The Woodward L'Orange GmbH is a German engineering company based in Stuttgart and is one of the world's leading manufacturers of injection systems for large diesel engines. It developed and produced the first series common rail system for large diesel engines. Woodward L'Orange is a supplier to the engine manufacturer and has been part of Woodward since 2018. Previously, L'Orange GmbH belonged to Rolls-Royce Power Systems AG.

history

On September 9, 1933, Rudolf L'Orange , son of Prosper L'Orange , founded the L'Orange Motor Zubehör GmbH brothers in Stuttgart together with his brother Harro . First, they manufactured punches, cylinders, needles and needle guides for injection pumps on aircraft and ship engines. The company was founded because the founder's father had sold his inventions and the manufacturing rights to them to Robert Bosch AG .

In Hamburg , L'Orange founded the Norddeutsche L'Orange GmbH Hamburg branch in order to be able to supply the marine with its products. With the advent of new drive technologies, Rudolf L'Orange developed and invented new injection systems, for example the two-volume nozzle for continuous atomization. Thanks to the positive response to his products, he was able to open three more businesses: in Dresden , Niederschöneweide near Berlin and Neudamm in Pomerania. In order to avoid destruction in World War II , the Berlin company was relocated to Glatten in the Black Forest.

In 1947, after the end of the war, a new start was sought for the young company. Together with Karl Maybach , who used L'Orange's direct current system for his high-speed, lightweight large diesel engines for locomotives and ships, the company became successful again. Around 1950, L'Orange developed the pump-nozzle system together with Maybach , which soon after became indispensable for large diesel engines due to various advantages. This reinvention brought L'Orange so much success that branches from Glatten soon opened again in Munich , Hamburg and Stuttgart-Zuffenhausen.

After Rudolf L'Orange's death in 1958, his widow continued the company until 1978.

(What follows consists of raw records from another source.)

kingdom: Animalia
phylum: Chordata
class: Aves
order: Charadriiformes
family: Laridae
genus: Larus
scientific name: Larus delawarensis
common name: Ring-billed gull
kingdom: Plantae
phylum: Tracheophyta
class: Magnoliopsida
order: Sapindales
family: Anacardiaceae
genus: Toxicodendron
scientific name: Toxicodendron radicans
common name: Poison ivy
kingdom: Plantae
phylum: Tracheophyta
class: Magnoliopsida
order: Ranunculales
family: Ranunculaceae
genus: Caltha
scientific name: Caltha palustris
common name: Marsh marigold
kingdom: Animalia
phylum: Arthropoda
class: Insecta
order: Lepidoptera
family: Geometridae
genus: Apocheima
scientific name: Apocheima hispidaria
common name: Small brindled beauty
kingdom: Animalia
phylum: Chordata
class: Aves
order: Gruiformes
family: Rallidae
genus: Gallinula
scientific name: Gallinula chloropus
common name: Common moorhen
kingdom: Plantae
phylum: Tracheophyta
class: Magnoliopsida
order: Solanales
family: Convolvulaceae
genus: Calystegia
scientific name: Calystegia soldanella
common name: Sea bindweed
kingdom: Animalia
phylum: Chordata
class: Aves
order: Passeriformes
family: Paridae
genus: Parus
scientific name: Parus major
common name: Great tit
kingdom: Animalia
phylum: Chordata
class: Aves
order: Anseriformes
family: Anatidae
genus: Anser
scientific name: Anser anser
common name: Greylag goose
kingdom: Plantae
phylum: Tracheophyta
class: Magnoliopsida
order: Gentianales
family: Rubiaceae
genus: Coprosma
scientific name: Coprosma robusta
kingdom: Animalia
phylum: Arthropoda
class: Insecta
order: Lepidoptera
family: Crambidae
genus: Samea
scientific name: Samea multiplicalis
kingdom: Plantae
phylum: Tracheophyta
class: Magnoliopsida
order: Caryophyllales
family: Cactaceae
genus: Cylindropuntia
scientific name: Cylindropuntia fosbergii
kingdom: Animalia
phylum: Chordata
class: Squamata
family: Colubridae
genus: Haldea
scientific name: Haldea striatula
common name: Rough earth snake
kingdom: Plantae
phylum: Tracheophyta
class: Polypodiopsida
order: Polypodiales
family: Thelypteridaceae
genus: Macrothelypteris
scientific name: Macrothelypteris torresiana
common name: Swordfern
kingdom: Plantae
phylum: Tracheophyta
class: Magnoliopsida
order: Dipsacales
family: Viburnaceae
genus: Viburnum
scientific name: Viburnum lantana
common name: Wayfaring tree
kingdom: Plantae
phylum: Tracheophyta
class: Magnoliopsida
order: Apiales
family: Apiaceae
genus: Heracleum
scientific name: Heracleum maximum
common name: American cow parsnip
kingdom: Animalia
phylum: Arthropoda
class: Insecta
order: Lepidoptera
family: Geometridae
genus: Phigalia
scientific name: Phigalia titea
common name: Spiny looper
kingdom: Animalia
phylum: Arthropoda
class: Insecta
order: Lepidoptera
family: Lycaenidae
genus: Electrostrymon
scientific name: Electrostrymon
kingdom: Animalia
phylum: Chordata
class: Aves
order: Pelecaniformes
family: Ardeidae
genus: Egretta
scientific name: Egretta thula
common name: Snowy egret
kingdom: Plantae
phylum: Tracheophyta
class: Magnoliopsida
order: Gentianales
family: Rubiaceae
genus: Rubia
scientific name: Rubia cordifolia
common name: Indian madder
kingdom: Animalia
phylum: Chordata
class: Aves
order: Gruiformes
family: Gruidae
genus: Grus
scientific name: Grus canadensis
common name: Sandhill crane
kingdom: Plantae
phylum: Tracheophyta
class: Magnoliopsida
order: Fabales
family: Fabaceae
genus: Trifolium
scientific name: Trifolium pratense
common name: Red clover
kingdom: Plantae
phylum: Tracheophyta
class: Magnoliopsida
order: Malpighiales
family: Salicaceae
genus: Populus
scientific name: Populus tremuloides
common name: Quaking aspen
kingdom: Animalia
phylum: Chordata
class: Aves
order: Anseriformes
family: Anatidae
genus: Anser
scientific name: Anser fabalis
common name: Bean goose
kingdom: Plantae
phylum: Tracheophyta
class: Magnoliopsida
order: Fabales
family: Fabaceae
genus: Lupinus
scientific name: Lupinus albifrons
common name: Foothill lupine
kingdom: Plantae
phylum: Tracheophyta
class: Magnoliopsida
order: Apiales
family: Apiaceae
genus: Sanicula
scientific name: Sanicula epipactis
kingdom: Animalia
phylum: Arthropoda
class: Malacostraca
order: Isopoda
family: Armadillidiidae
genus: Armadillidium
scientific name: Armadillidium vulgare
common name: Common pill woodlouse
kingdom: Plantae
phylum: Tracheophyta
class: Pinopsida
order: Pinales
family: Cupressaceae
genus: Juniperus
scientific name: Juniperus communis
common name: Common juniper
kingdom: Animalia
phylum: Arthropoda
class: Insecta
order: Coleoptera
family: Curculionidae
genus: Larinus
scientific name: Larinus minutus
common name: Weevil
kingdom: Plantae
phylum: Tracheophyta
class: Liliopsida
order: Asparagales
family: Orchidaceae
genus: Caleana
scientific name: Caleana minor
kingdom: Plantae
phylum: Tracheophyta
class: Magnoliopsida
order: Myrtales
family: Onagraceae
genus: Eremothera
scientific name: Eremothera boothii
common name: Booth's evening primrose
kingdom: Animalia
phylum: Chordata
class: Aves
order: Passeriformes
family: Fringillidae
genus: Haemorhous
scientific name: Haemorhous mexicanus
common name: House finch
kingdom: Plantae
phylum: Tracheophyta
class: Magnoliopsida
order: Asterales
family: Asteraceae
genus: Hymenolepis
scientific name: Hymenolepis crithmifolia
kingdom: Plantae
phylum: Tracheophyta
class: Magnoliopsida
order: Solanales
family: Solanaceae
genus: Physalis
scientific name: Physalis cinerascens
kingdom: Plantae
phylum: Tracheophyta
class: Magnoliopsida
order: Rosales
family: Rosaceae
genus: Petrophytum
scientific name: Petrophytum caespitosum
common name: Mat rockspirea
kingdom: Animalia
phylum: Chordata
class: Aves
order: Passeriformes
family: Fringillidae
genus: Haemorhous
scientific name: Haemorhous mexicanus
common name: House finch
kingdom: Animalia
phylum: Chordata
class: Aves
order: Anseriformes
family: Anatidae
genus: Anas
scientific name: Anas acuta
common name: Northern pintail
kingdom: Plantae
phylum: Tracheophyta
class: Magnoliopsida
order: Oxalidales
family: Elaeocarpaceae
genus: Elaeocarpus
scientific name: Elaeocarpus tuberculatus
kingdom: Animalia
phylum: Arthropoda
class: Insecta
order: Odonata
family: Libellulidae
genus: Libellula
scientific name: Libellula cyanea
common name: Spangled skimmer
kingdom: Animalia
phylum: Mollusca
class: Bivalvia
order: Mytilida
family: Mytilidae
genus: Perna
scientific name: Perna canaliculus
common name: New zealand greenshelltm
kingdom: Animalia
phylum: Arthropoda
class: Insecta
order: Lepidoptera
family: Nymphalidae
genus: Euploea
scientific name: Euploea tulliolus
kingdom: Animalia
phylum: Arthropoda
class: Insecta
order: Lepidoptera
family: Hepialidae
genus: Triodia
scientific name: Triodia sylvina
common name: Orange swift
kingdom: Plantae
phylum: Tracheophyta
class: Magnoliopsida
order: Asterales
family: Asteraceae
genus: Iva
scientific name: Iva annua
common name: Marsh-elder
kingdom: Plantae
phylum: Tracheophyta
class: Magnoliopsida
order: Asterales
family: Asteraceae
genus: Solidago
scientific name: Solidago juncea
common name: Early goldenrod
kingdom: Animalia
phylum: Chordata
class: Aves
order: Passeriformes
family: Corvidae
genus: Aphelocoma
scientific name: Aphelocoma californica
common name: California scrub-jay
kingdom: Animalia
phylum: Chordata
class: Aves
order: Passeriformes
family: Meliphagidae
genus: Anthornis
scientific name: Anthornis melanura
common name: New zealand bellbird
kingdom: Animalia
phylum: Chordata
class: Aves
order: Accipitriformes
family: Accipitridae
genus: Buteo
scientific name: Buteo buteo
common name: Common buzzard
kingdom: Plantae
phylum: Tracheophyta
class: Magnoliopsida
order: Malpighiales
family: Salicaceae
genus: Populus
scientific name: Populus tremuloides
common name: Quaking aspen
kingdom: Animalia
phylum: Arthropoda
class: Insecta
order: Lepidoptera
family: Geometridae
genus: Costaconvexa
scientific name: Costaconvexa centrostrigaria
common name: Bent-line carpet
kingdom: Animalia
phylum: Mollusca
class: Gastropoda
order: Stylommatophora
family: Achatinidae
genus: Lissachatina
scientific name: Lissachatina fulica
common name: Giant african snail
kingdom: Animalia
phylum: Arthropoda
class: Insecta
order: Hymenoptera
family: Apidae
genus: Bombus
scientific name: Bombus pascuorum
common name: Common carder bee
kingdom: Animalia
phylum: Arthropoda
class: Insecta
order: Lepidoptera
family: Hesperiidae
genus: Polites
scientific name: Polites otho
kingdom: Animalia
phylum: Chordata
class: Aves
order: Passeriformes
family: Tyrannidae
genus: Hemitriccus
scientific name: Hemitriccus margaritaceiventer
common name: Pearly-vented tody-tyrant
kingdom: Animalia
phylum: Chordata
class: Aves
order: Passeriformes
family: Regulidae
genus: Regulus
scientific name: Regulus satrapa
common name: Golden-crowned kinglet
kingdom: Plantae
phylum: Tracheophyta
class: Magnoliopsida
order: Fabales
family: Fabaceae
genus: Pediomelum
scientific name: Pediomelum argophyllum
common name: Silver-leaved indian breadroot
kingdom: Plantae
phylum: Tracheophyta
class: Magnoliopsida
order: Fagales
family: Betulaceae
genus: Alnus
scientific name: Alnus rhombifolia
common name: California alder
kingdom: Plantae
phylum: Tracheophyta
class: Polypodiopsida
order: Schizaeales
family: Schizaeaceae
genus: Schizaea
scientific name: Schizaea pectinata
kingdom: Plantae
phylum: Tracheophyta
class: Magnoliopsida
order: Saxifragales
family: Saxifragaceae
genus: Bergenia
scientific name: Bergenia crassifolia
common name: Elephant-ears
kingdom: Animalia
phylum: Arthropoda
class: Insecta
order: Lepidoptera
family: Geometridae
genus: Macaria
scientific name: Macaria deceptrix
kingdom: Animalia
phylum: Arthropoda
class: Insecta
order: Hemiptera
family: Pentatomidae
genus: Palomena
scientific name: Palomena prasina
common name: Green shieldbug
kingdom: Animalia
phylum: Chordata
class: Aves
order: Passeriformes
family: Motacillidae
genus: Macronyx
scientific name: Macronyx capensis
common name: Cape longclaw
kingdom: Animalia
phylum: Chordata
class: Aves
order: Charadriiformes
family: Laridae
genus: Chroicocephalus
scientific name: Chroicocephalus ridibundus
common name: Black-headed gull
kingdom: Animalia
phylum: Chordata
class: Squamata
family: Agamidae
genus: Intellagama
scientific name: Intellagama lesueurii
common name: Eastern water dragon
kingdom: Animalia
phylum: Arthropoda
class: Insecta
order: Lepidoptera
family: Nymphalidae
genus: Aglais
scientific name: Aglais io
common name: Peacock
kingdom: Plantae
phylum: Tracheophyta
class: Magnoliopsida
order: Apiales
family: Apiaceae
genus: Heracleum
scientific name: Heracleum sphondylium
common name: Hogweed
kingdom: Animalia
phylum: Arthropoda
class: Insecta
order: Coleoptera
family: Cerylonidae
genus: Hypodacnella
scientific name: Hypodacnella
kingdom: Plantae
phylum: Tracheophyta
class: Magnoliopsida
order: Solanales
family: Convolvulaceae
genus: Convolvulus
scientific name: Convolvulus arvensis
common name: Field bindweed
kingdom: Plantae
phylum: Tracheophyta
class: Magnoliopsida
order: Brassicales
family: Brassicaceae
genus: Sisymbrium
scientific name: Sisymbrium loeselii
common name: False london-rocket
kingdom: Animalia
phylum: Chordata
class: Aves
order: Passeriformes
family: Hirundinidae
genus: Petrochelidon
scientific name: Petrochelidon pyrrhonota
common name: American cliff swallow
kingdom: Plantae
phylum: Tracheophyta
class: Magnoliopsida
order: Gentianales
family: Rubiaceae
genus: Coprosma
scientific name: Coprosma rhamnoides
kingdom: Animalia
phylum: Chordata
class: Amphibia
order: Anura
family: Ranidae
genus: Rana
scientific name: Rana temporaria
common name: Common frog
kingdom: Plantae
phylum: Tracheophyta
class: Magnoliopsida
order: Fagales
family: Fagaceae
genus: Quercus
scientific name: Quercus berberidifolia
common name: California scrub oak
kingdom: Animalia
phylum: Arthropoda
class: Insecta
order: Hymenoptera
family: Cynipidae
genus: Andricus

ITT Automotive took over all the shares of the L'Orange family in 1979, but sold them to MTU Munich in 1985 . Shortly afterwards, in 1989, the second production plant was inaugurated in Wolfratshausen . In 1995, L'Orange was sold to MTU Friedrichshafen and finally incorporated into the Tognum Group in 2006 ( Rolls-Royce Power Systems since 2014 ). In 2009, the subsidiary L'Orange Fuel Injection Trading (Suzhou) Co., Ltd. founded in China. In 2014 Woodward L'Orange established its third production site in Ningbo (China), which is also the first plant outside of Germany. In April 2018, Rolls-Royce Power Systems sold the company to its competitor Woodward in the USA.

Locations

L'Orange location Glatten

Woodward L'Orange currently has four locations in Germany and two subsidiaries in China - L'Orange Fuel Injection Trading Suzhou and L'Orange Fuel Injection (Ningbo) Co. Ltd. Management, development and sales are located in Stuttgart-Zuffenhausen. Production is on the one hand in Glatten near Freudenstadt, where the entire product portfolio is manufactured. Injection nozzles are completed at the second production site in Wolfratshausen. L'Orange's service centers are located in Rellingen near Hamburg and Suzhou in China. In addition, the third production site is in Ningbo (China).

literature

  • Hans-Jürgen Reuß: 75 years of L'Orange. In: Hansa. International Maritime Journal. Issue 11/2008, pp. 31-32. ISSN  0017-7504

Web links

Individual evidence

  1. L'Orange has been at the forefront of injection technology for over 80 years. Retrieved July 27, 2012.
  2. Seherr-Thoß, Hans Christoph Graf von:  L'Orange, Rudolf. In: New German Biography (NDB). Volume 15, Duncker & Humblot, Berlin 1987, ISBN 3-428-00196-6 , p. 161 ( digitized version ).